I have been working on some code where DataFrame structures seem to apply quite well. However, I was wondering if it is possible to enforce at a minimum a certain pattern of data types, if not both data types and column names, for a DataFrame that is passed as an argument to a function. An example with the current behavior and what I might like to happen below:
using DataFrames
using Dates
# This is what is available, as far as I can tell
function test1(df::DataFrame)
println(first(df, 1))
end
# I have tried this syntax but it does not appear to work, for illustrative purposes only
function test2(df::DataFrame{Date, Int64, Int64, Int64, Int64})
println(first(df, 1))
end
function main()
test_df1 = DataFrame("A" => Date("2020"), "B" => 1, "C" => 2,
"D" => 3, "E" => 4)
test_df2 = DataFrame("A" => Date("2020"), "B" => 1, "C" => 2,
"D" => 3)
test1(test_df1) # This should work fine
test1(test_df2) # This should work fine too
test2(test_df1) # This should work fine
test2(test_df2) # This should not work, as the schema does not match
end
main()
Is this something that is possible with a DataFrame? If not, what are the potential alternatives? I have considered defining a custom type and then requiring an array of holding that type, but I like the capability that Dataframes have in being able to easily pull out ranges of rows based on tests of one column, which is more difficult with other things. Plus, I can add columns as I please.
DataFrame is not typed like that so it won’t work, you will need to check for each column and do something like:
julia> tt = eltype.(eachcol(test_df2))
4-element Array{DataType,1}:
Date
Int64
Int64
Int64
but this is ~ meaningless because you can permute the order of the columns and it will be the same dataframe (to me at least) as long as each col (given a name) has the same type as before.
The compare function in Schemata.jl compares a table to a schema, where the schema can be specified in code but is more easily specified as a YAML file.
My solution was to define a Dict with the required column names and types (abstract supertypes, where applicable) and a function to check if they are in the DataFrame (there may be more columns in the DataFrame, which is fine for me):
const INPUT_ELTYPES = Dict(
:field_a=> AbstractString,
:field_b => ItemTypes,
:field_c=> AbstractString,
:field_x=> Union{AbstractString, Nothing},
:field_y=> Real,
:value => Union{Real, Missing},
)
function check_input_data(df:: AbstractDataFrame)

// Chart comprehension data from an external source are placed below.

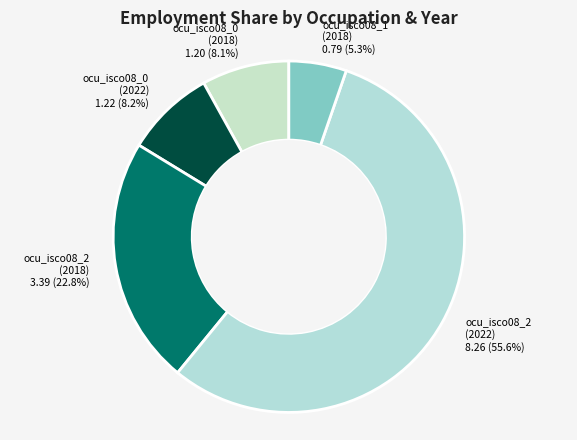

What is the ratio of the value at ocu_isco08_0 (2022) to the value at ocu_isco08_2 (2018)?

0.4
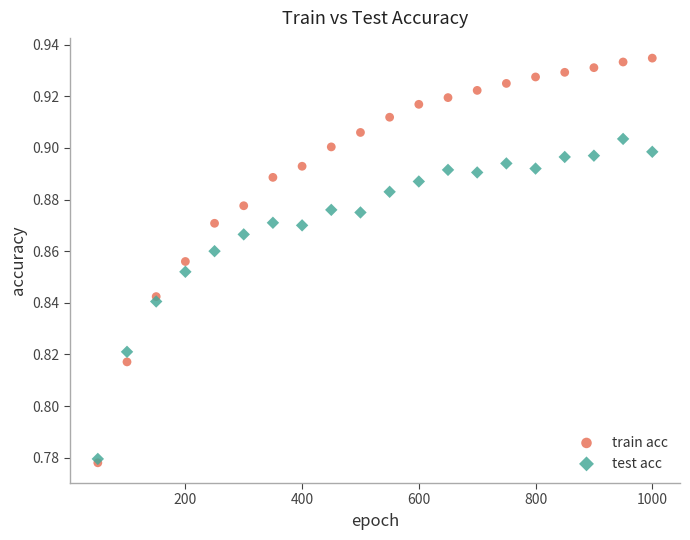

What are all the series names shown in the legend?

train acc, test acc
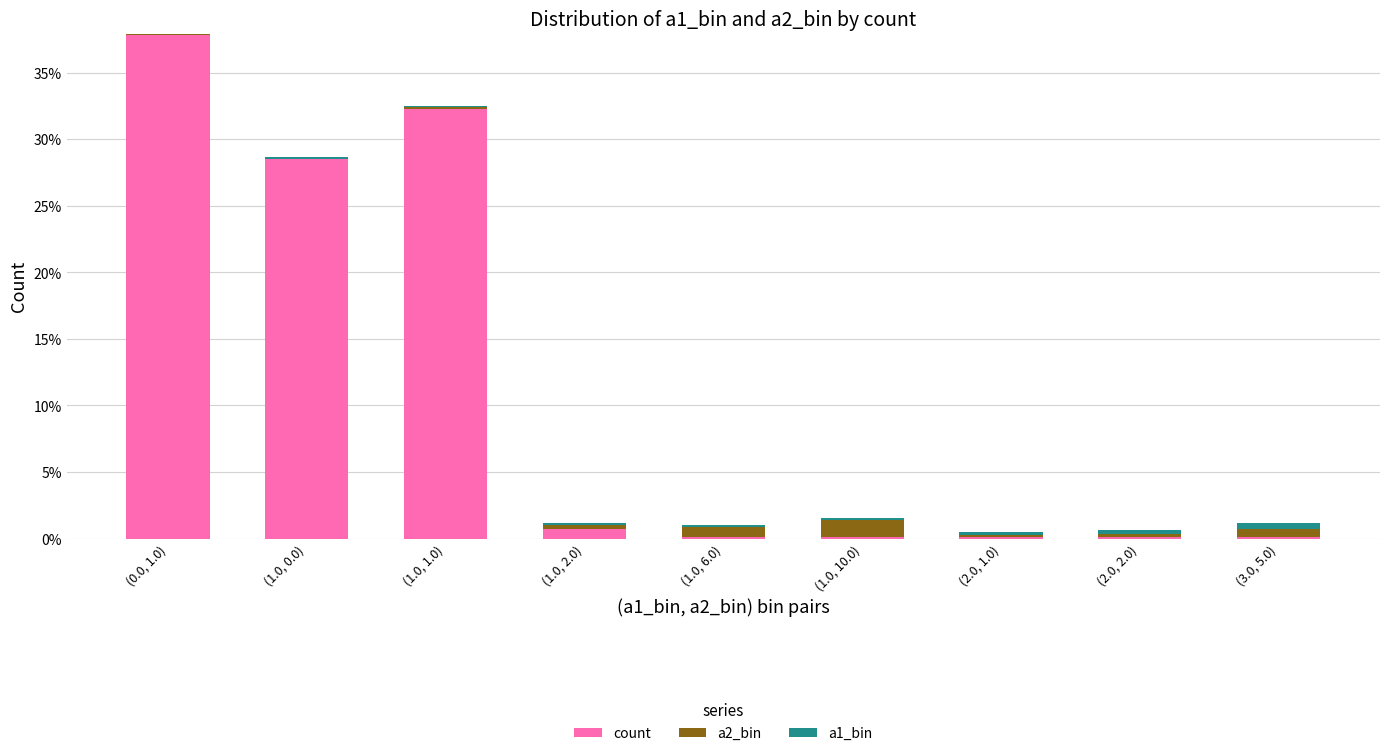

At which label is count closest to 18?

(1.0, 0.0)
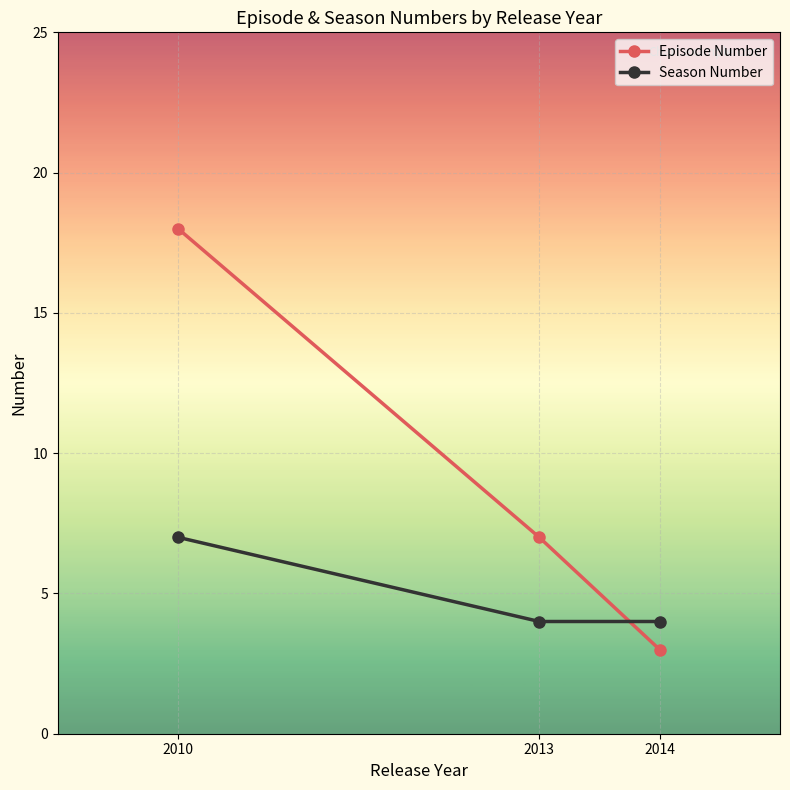

What is the lowest value of the Season Number series?

4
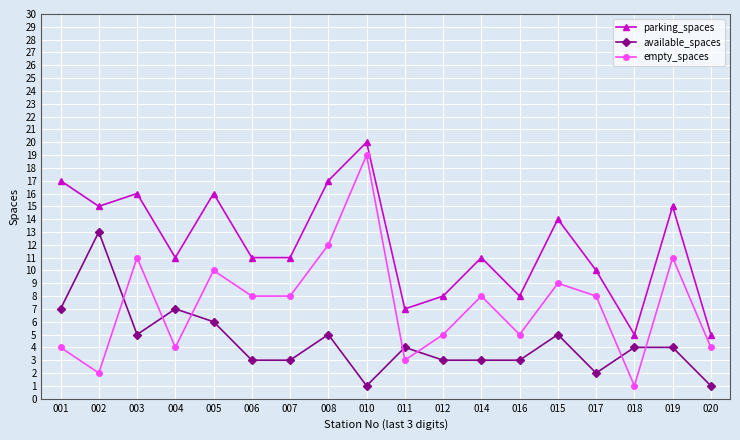

Which category has the highest value in the parking_spaces series?

010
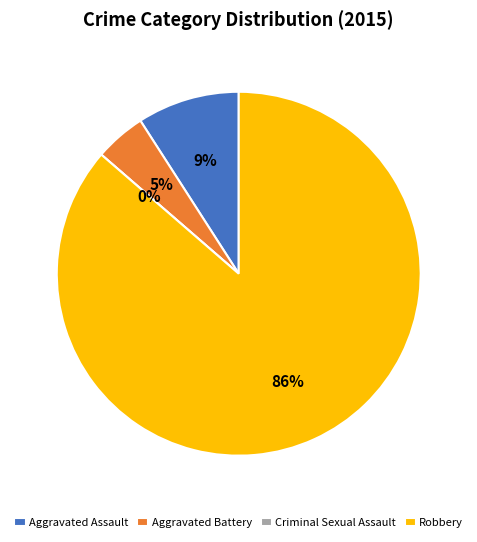

What is the total percentage of Criminal Sexual Assault and Robbery?

86.4%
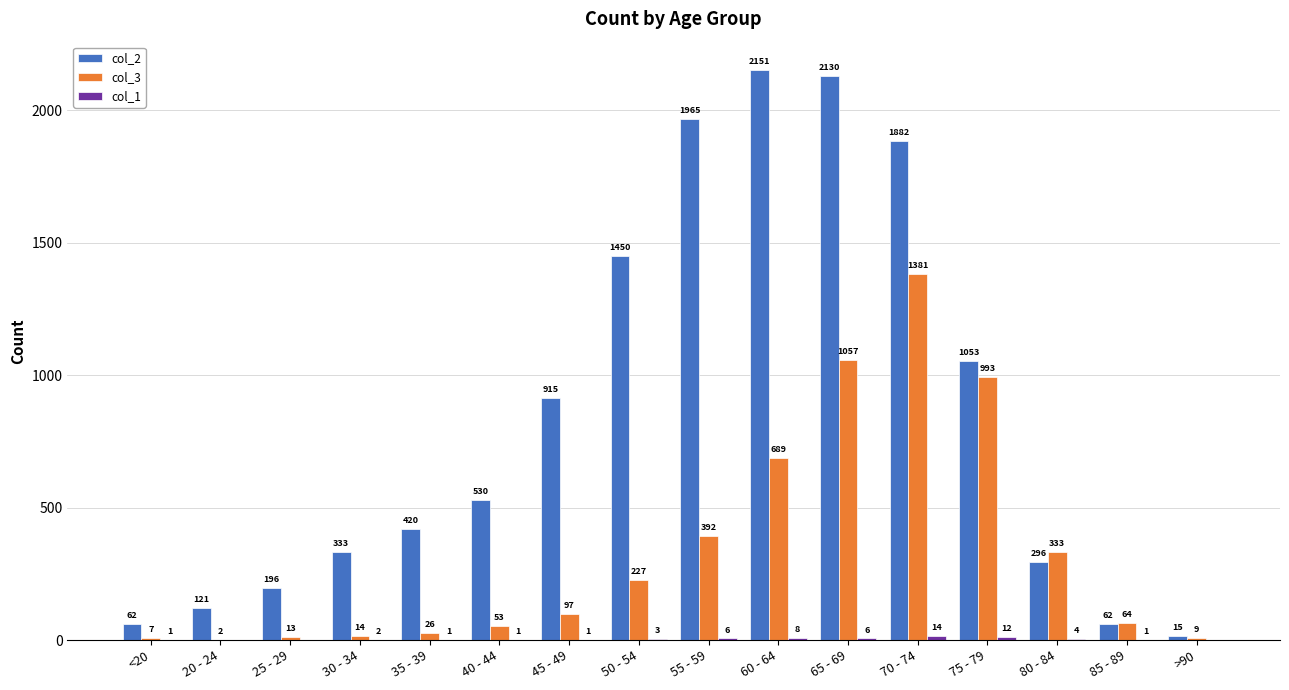

Which series has the widest spread of values?

col_2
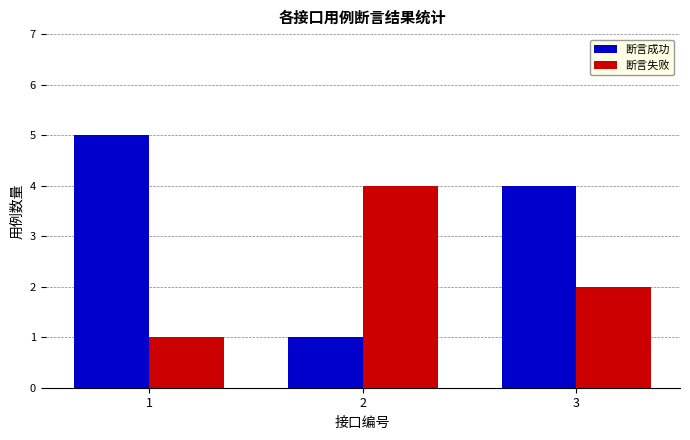

Which series has the widest spread of values?

断言成功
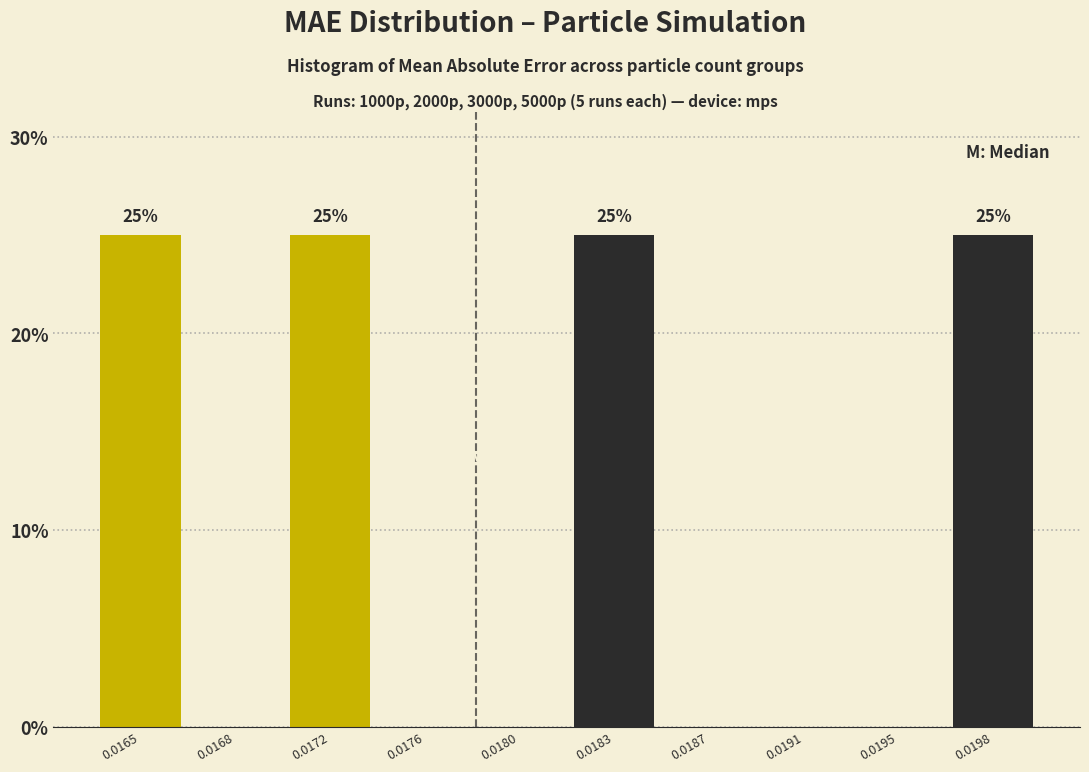

Reading left to right, transcribe all the data shown in this chart.

0.0165=25	0.0168=0	0.0172=25	0.0176=0	0.0180=0	0.0183=25	0.0187=0	0.0191=0	0.0195=0	0.0198=25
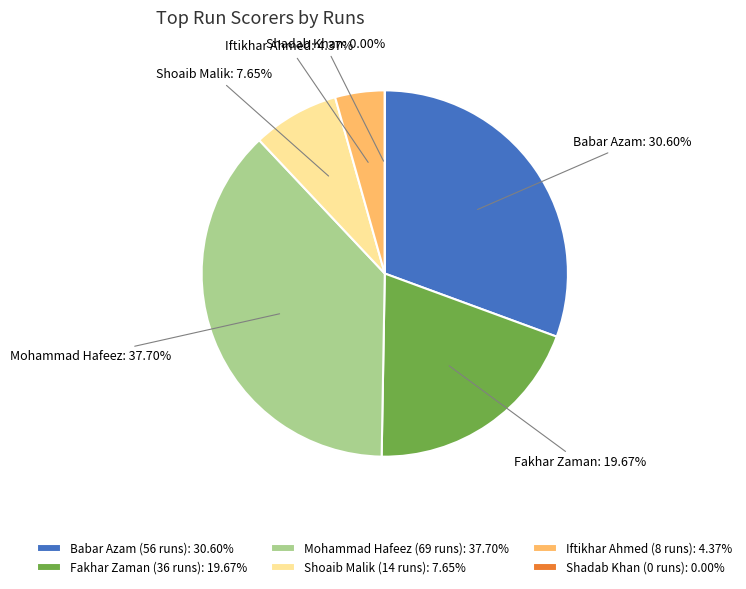

Which has a higher value, Mohammad Hafeez or Iftikhar Ahmed?

Mohammad Hafeez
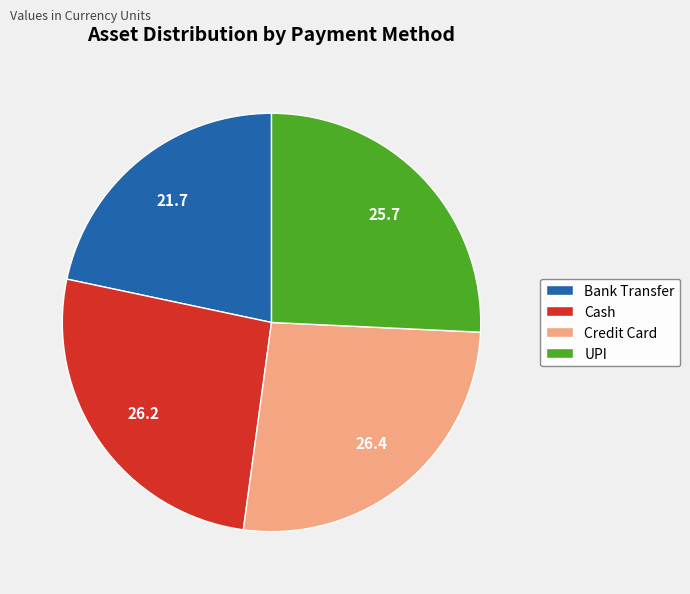

Is there any slice that represents more than half of the pie?

No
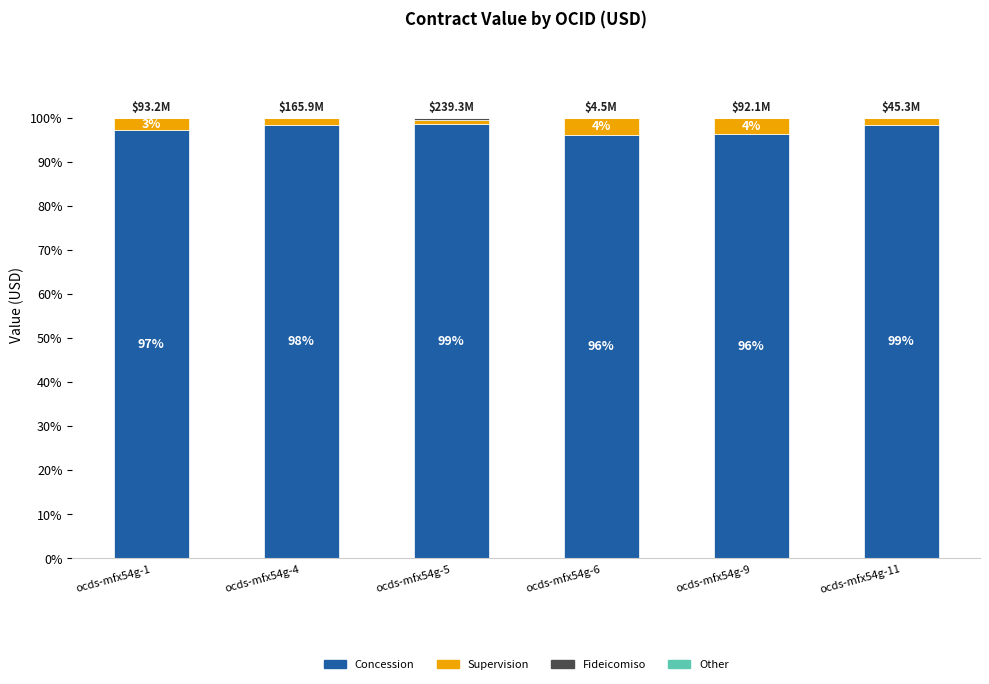

What is the total value across all series at ocds-mfx54g-5?

100.0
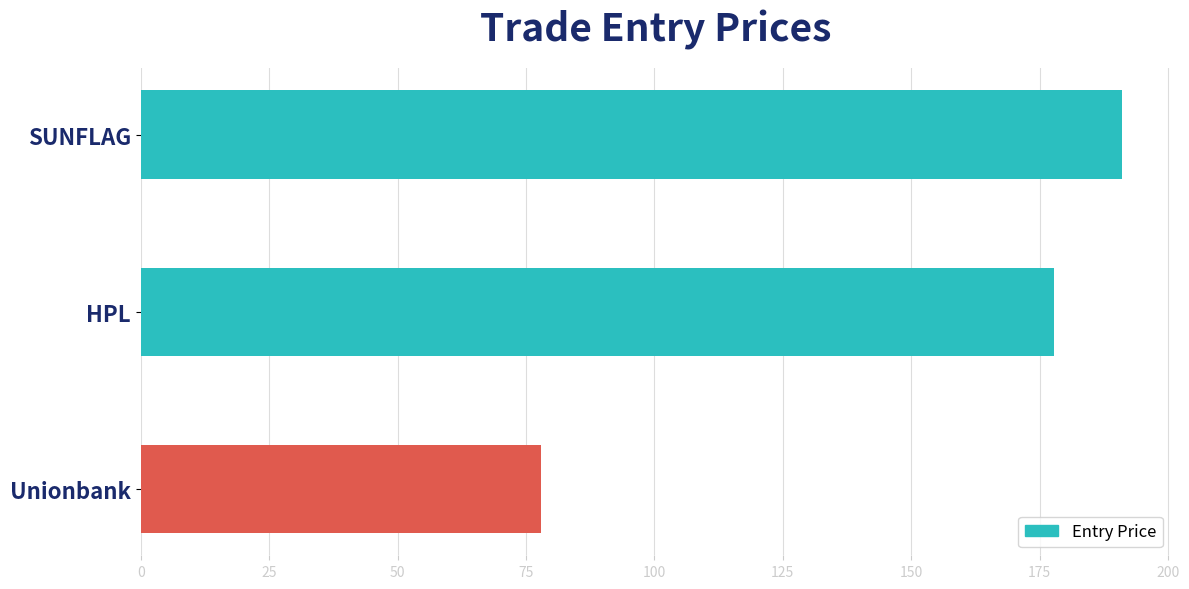

Which category has the lowest value across all series?

Unionbank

@assert COLUMN_NAMES ⊆ names(df)
for (col_name, col_type) in INPUT_ELTYPES
@assert eltype(df[!, col_name]) <: col_type
end
end
Maybe something like this could be added to DataFrames.jl, or a typed data frame as alternative type. The latter could be just a thin wrapper over the standard DataFrame type (with untyped columns) to avoid recompilations, with the sole purpose of defining schemas.
There are a couple of other options that haven’t been mentioned.
Wrap a data frame in a struct
You could create various custom types with constructors that represent different tables in your data flow. These custom types with constructors can provide some of the safety you are looking for. However, I’ve tried this before and the thing I didn’t like about it is that all the actions become nouns (the constructors) rather than verbs.
Let it fail
This is the approach I’ve taken. When I’m writing internal code (in other words, code that is not user facing), I can just assume that I, the programmer, am smart enough to provide the right kind of data frame. In fact, this approach applies to a lot of things. When you are writing internal code, you have to assume to some degree that the developer (not the user) knows what they are doing and is providing the correct input to functions. You typically don’t fill your code with assertions (@assert) in every function.
I think for now I will be using @CameronBieganek’s suggestion to simply let it fail. The code I am working on now should not be user facing (I think). That said, I think something along the lines of what @lungben described would be best for my particular application, I also don’t care if there is more there, or if they are in a different order, only that a minimum set for the given function is present.